同時進行で堀井は、西島をアーキテクト社長とマクロソフト副社長のポジションから、引きずり下ろそうとしたのだ。
俺はオッサンを、じっとにらんで言った。
「古畑さんは操れても、西島さんは操れないと思った。だから切り捨てようとした」
オッサンは否定も肯定もしない。俺は続けた。
「あんたは、ビンセント・ゲイツに、MSX-Xのティラノサウルスを使った無断の宣伝キャンペーンを告げ口したんだ。
激怒したビンセントに、さらに西島さんが会社の金でやっていた無茶苦茶な金づかいを、ぜんぶ暴露した。古畑さんルートで手に入れたんだろう。女への貢ぎとか、西島の個人的な遊びとか……マクロソフトとの提携の信義に反する出費も含まれていたんじゃないか。
ビンセントは、ついに堪忍袋の緒が切れ、西島さんをマクロソフト副社長から解雇。そしてアーキテクトと、マクロソフトとの販売代理店契約も解消した。アーキテクトの経営は大打撃を受けた。責任を取らされた西島さんは、会社を追われた。そしてIT革命のトップランナーだった西島さんは、表舞台から姿を消した」
オッサンは指を組んで言った。
「詳しく調べると西島さんはあの当時、マクロソフトとアーキテクト両方から給料を受け取っていたんだ。合意のない二重受給は、かなりグレーな行為だ。ビンセントが穏便にしないで訴訟を起こしていたら、西島さんは捕まっていたかもしれない。フォローするわけじゃないけど、彼はあのとき会社を去って良かったんだよ」
「……こっちの話を続けるぞ」
俺はオッサンに相づちを打たずに続ける。
「西島さんを会社から追い出した後、ビンセントは正式に、マクロソフトの日本法人の会社を設立した。あんたが水面下で動いたことにより初代社長は、古畑さんになった。しかし古畑さんは新しいカーネル開発に集中しているため、事実上の経営者は、あんたが引き抜いてきた、成田さんだ。古畑さんと成田さんを動かしながら、あんたはSteinbackのトップとのパイプを、ひそかにつないでいた」
「どうやって? 時系列で言えば、そのとき僕は大学生ぐらいだぞ。Steinbackのトップと会える機会はない」
俺は、右手で飛行機の形をつくり、飛ばしてみせた。
「あんたはファーストクラスに乗ったんだ。西島さんのやり方をマネた」
オッサンは眉を、ぴくりと動かした。俺は続けた。
「Steinbackの社長が乗る便を調べ、偶然を装って、隣に座った。そして学生起業家のフリをして、スマホ……のちのsPhoneの概念を、熱心にプレゼンした。話に乗ってきたSteinbackの社長を、後にマクロソフトと引き合わせ、業務提携の話をまとめた。同時期に、古畑さんがRenuxを開発。あんたはSteinbackにMEMS(微小電子機械システム)への投資を持ちかけた。

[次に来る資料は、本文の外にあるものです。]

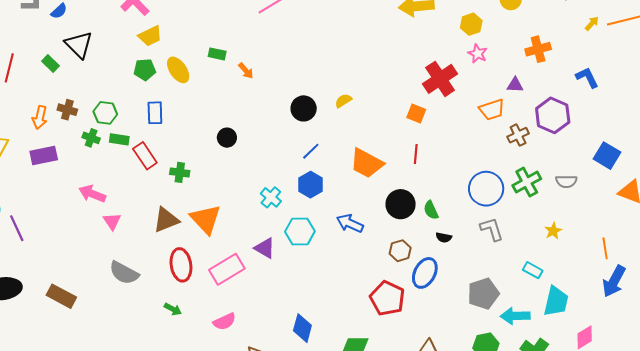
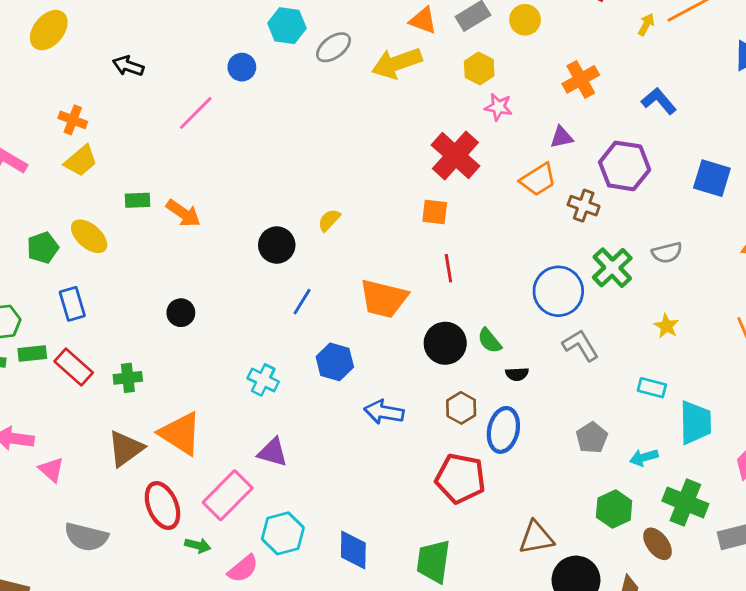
yellow trapezoid: (150, 36) -> (81, 161), moved
orange arrow: (246, 71) -> (183, 213), size x1.4
brown cross: (518, 135) -> (584, 206), turned -30
blue square: (607, 156) -> (712, 178), moved
blue hexagon: (310, 185) -> (335, 362), moved
blue arrow: (350, 223) -> (384, 412), moved
cyan hexagon: (300, 231) -> (283, 533), moved
gray pentagon: (483, 294) -> (592, 438), size x0.7
green arrow: (173, 309) -> (198, 545), moved
cyan arrow: (515, 316) -> (644, 457), size x0.7

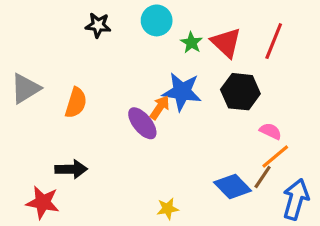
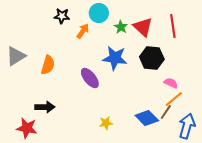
red line: (274, 41) -> (173, 26), turned -30
orange arrow: (160, 107) -> (83, 31), moved
yellow star: (168, 209) -> (106, 123), moved

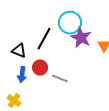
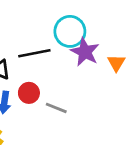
black line: (44, 39) -> (34, 53), turned 50

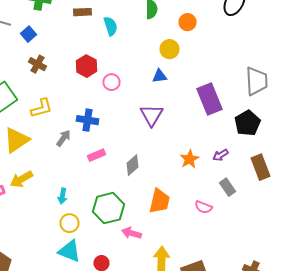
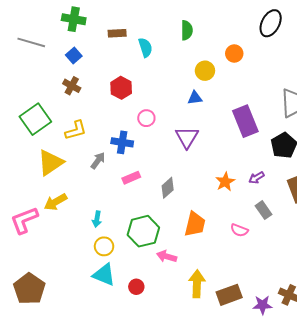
orange circle: (188, 22) -> (234, 54), moved
blue square: (28, 34) -> (74, 56), moved
pink circle: (112, 82) -> (146, 118), moved

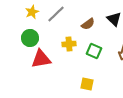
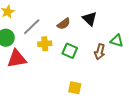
gray line: (56, 14) -> (32, 27), moved
yellow square: (87, 84) -> (75, 88), moved

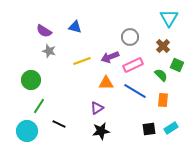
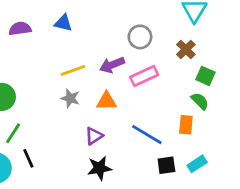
purple semicircle: (44, 31) -> (20, 29), turned 140
gray star: (49, 51) -> (70, 98), moved
green semicircle: (161, 75) -> (200, 101), moved
blue line: (135, 91) -> (147, 135), moved
black line: (59, 124) -> (28, 158), moved, turned 40

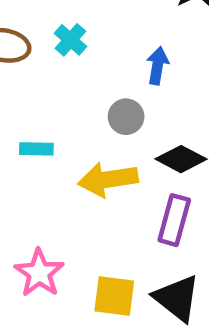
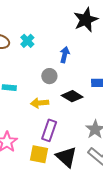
yellow arrow: (108, 179) -> (40, 103), size x0.7
purple rectangle: (174, 220) -> (49, 130), moved

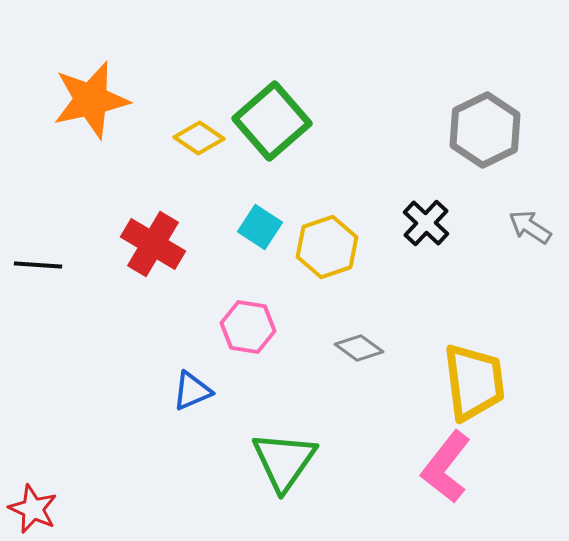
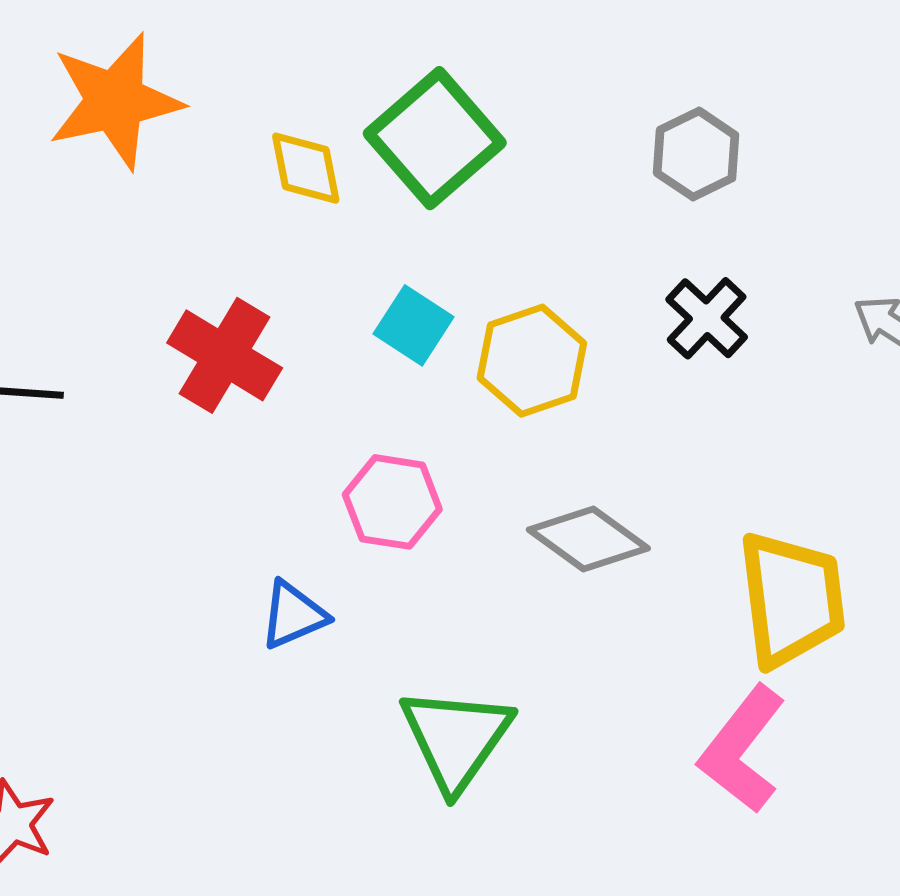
gray hexagon: (485, 130) -> (696, 154), moved, size x0.7
yellow diamond: (199, 138) -> (306, 168), turned 45
gray diamond: (359, 348) -> (588, 539), size x1.4

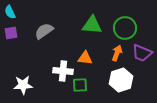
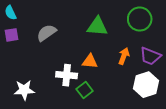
green circle: (125, 28) -> (140, 19), moved
white hexagon: (121, 80) -> (146, 85), moved
green square: (80, 85) -> (85, 90), turned -35

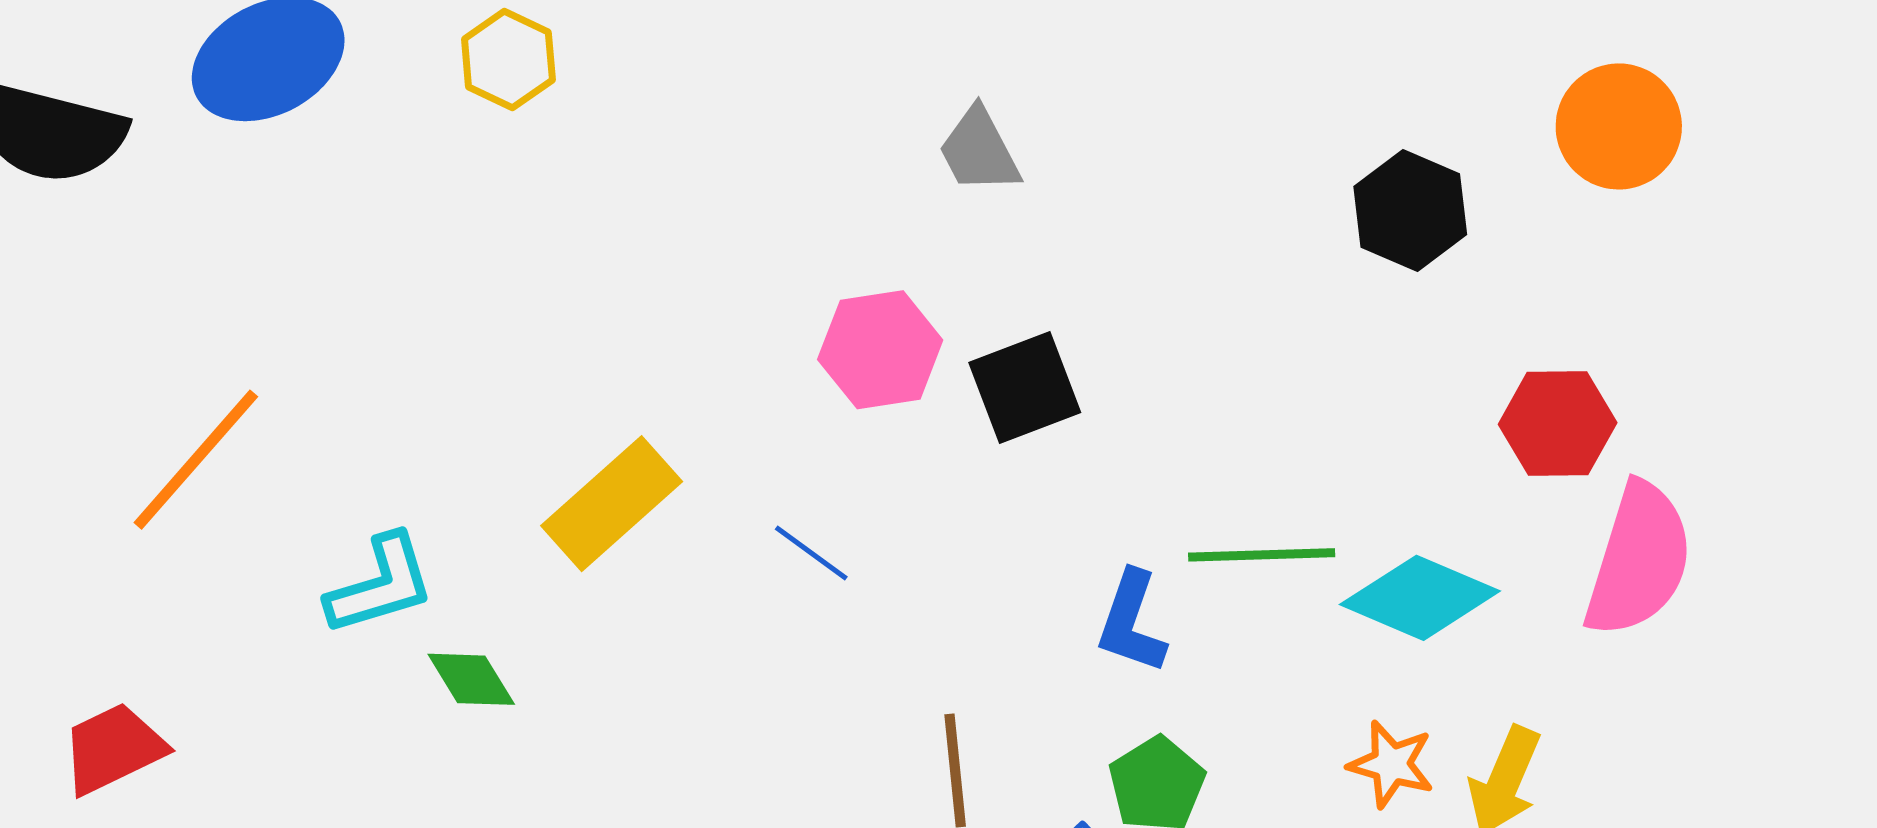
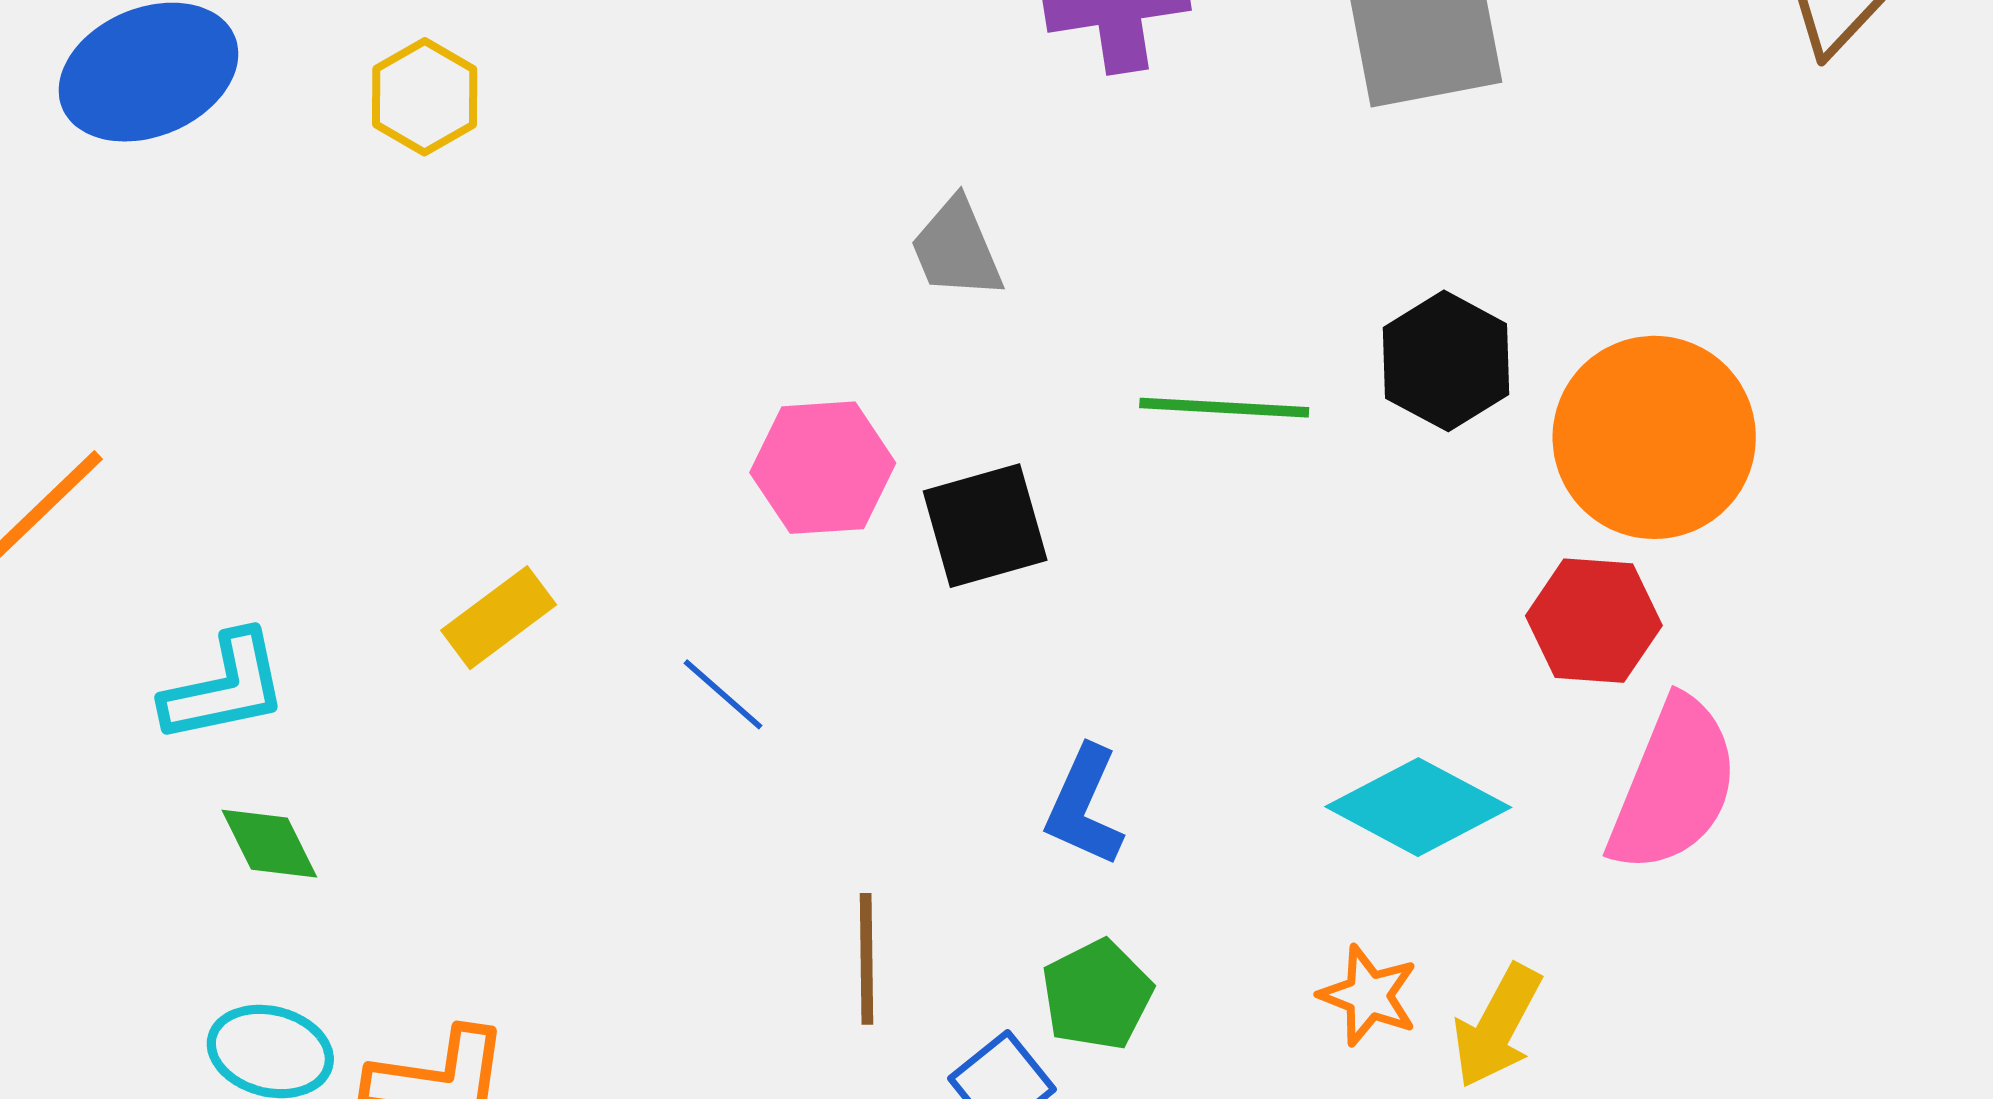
orange circle: (1619, 126) -> (1654, 437), moved, size x1.4
yellow rectangle: (612, 504) -> (499, 618), size x0.7
green line: (1262, 555) -> (1224, 408), moved
green diamond: (471, 679) -> (269, 844), moved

後は自然に、歴史が転がっていくタイミングを待ってればよかった。
IT革命、LIGHT通信バブル、スマホ革命、グローバリズムの波……その歴史のなかで本来ならアップル・ガレージが獲ったはずの経済的成功を、マクロソフトとSteinbackが総取りすることができた。
ぜんぶ、あんたの予言からの恩恵だ。
あんたは表には出ず、マクロソフトとSteinbackの稼ぎの上前を、アドバイザーだか何だかの立場で、好き放題、吸い上げている」
俺はオッサンに、人差し指を向けた。